The experts said that, once the faculty was fully established, it was hoped it would be able to offer travelling fellowships, training days, and further qualifications.
'Challenges'
President of the faculty, Brigadier Alan Hawley, who has worked in Afghanistan and post-genocide Rwanda, said: "I experienced first-hand the challenge of delivering medical care to people whose lives are stricken by conflict.
"In an increasingly unstable world, more and more health professionals will be faced with such challenges."
He added: "My colleagues and I who are setting up the faculty have all worked as consultants in the NHS, and our training has been fantastic. But we have all been involved in conflict and catastrophe situations.
"What became clear was that the experience and training that you had is put through the lens of experience in very austere circumstances.
"You go to these areas and your basic assumptions are challenged."
Peter Roberts, emeritus professor of military medicine at the Royal College of Surgeons said: "When I was in Bosnia, one of the things I found myself doing was providing moral support to fellow medics who suddenly found themselves providing third world medicine.
"They were providing the most possible care to the most possible people, as they had to.
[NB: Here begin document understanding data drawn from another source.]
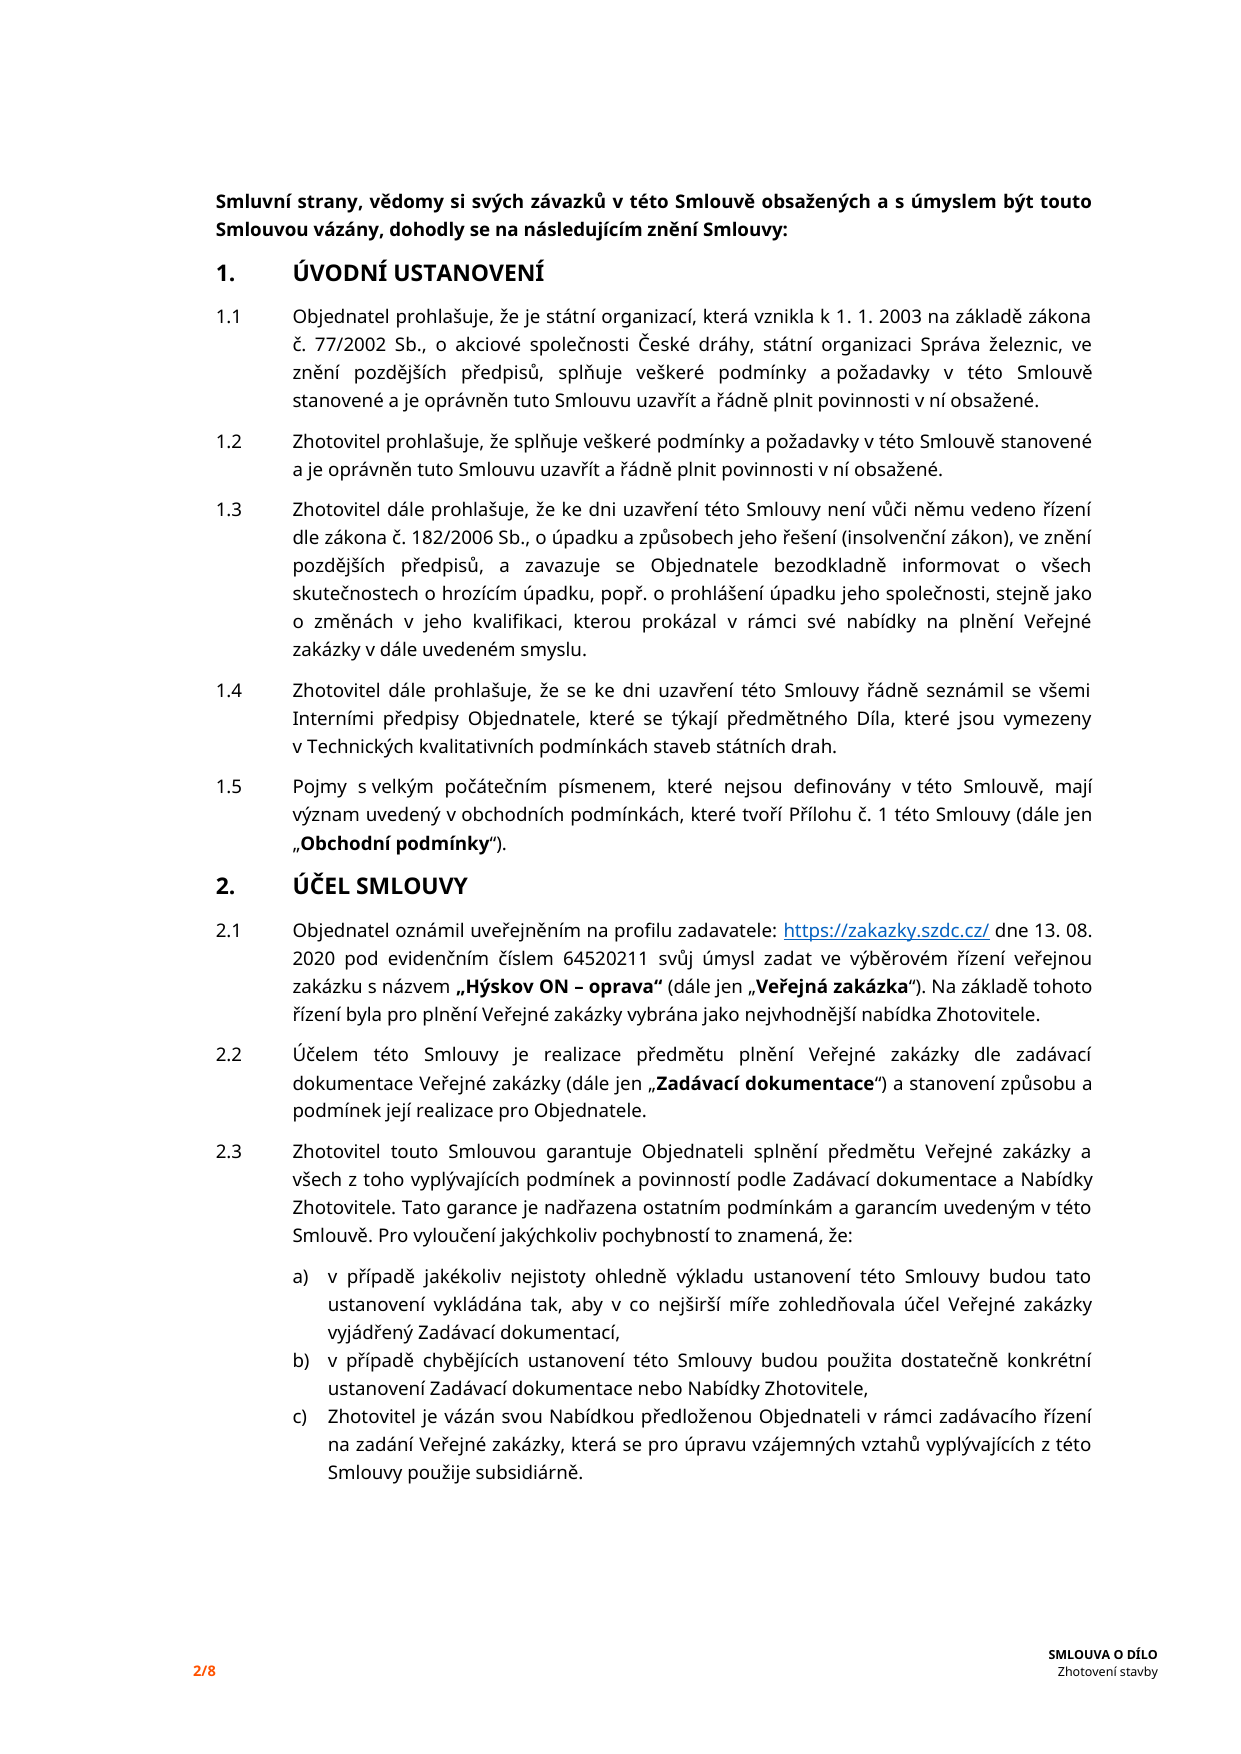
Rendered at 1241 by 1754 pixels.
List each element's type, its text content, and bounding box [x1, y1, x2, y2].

text v případě chybějících ustanovení této Smlouvy budou použita dostatečně konkrétní ustanovení Zadávací dokumentace nebo Nabídky Zhotovitele, [292, 1347, 1093, 1401]
text Objednatel oznámil uveřejněním na profilu zadavatele: https://zakazky.szdc.cz/ dne 13. 08. 2020 pod evidenčním číslem 64520211 svůj úmysl zadat ve výběrovém řízení veřejnou zakázku s názvem „Hýskov ON – oprava“ (dále jen „Veřejná zakázka“). Na základě tohoto řízení byla pro plnění Veřejné zakázky vybrána jako nejvhodnější nabídka Zhotovitele. [216, 917, 1093, 1027]
text Zhotovitel je vázán svou Nabídkou předloženou Objednateli v rámci zadávacího řízení na zadání Veřejné zakázky, která se pro úpravu vzájemných vztahů vyplývajících z této Smlouvy použije subsidiárně. [292, 1403, 1093, 1484]
text Pojmy s velkým počátečním písmenem, které nejsou definovány v této Smlouvě, mají význam uvedený v obchodních podmínkách, které tvoří Přílohu č. 1 této Smlouvy (dále jen „Obchodní podmínky“). [216, 774, 1093, 855]
text ÚČEL SMLOUVY [216, 870, 1093, 902]
text ÚVODNÍ USTANOVENÍ [216, 257, 1093, 288]
text v případě jakékoliv nejistoty ohledně výkladu ustanovení této Smlouvy budou tato ustanovení vykládána tak, aby v co nejširší míře zohledňovala účel Veřejné zakázky vyjádřený Zadávací dokumentací, [292, 1263, 1093, 1344]
text Objednatel prohlašuje, že je státní organizací, která vznikla k 1. 1. 2003 na základě zákona č. 77/2002 Sb., o akciové společnosti České dráhy, státní organizaci Správa železnic, ve znění pozdějších předpisů, splňuje veškeré podmínky a požadavky v této Smlouvě stanovené a je oprávněn tuto Smlouvu uzavřít a řádně plnit povinnosti v ní obsažené. [216, 303, 1093, 413]
text Zhotovitel dále prohlašuje, že ke dni uzavření této Smlouvy není vůči němu vedeno řízení dle zákona č. 182/2006 Sb., o úpadku a způsobech jeho řešení (insolvenční zákon), ve znění pozdějších předpisů, a zavazuje se Objednatele bezodkladně informovat o všech skutečnostech o hrozícím úpadku, popř. o prohlášení úpadku jeho společnosti, stejně jako o změnách v jeho kvalifikaci, kterou prokázal v rámci své nabídky na plnění Veřejné zakázky v dále uvedeném smyslu. [216, 497, 1093, 662]
text Účelem této Smlouvy je realizace předmětu plnění Veřejné zakázky dle zadávací dokumentace Veřejné zakázky (dále jen „Zadávací dokumentace“) a stanovení způsobu a podmínek její realizace pro Objednatele. [216, 1042, 1093, 1123]
text Zhotovitel prohlašuje, že splňuje veškeré podmínky a požadavky v této Smlouvě stanovené a je oprávněn tuto Smlouvu uzavřít a řádně plnit povinnosti v ní obsažené. [216, 428, 1093, 482]
text Zhotovitel dále prohlašuje, že se ke dni uzavření této Smlouvy řádně seznámil se všemi Interními předpisy Objednatele, které se týkají předmětného Díla, které jsou vymezeny v Technických kvalitativních podmínkách staveb státních drah. [216, 677, 1093, 759]
text Zhotovitel touto Smlouvou garantuje Objednateli splnění předmětu Veřejné zakázky a všech z toho vyplývajících podmínek a povinností podle Zadávací dokumentace a Nabídky Zhotovitele. Tato garance je nadřazena ostatním podmínkám a garancím uvedeným v této Smlouvě. Pro vyloučení jakýchkoliv pochybností to znamená, že: [216, 1138, 1093, 1248]
text Smluvní strany, vědomy si svých závazků v této Smlouvě obsažených a s úmyslem být touto Smlouvou vázány, dohodly se na následujícím znění Smlouvy: [216, 188, 1093, 242]
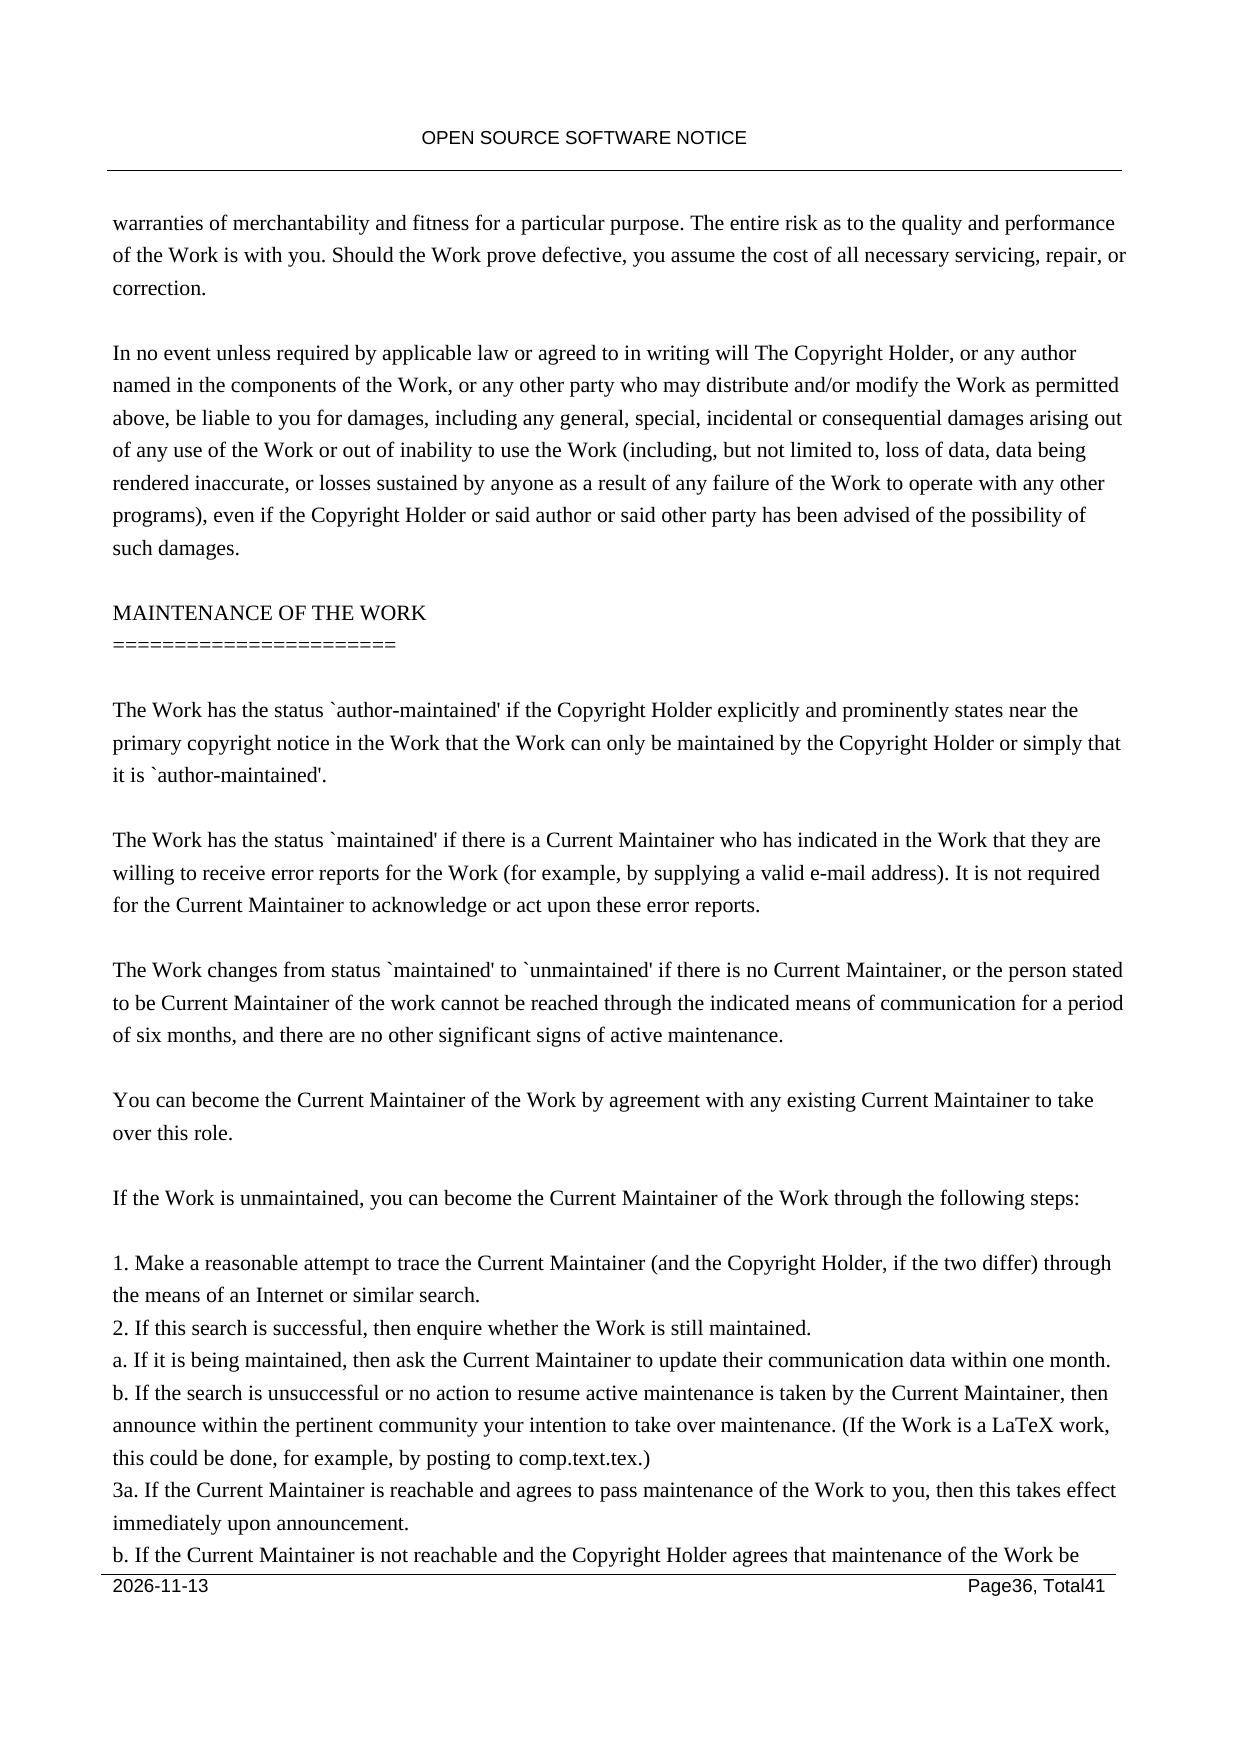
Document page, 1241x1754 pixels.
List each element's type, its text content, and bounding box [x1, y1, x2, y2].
"And during the recent Gulf War, when Azabiya hospital was liberated, it was absolute chaos. The doctors had left, and only nurses remained.
"The hospital was bursting at the seams. There was probably in excess of 250 people clamouring to be seen."
"There was only one doctor who was able to go there. But, because he was trained, he was able to cope."
Jim Ryan, Leonard Cheshire Professor of Conflict Recovery at University College London (UCL) who recently visited Sri Lanka to assess the needs of hospitals treating victims of the tsunami, said: "To work in potentially dangerous conditions involving extremes of climate and terrain requires specialist knowledge.
"I welcome the launch of this Faculty as it demonstrates a long term commitment to providing this expertise."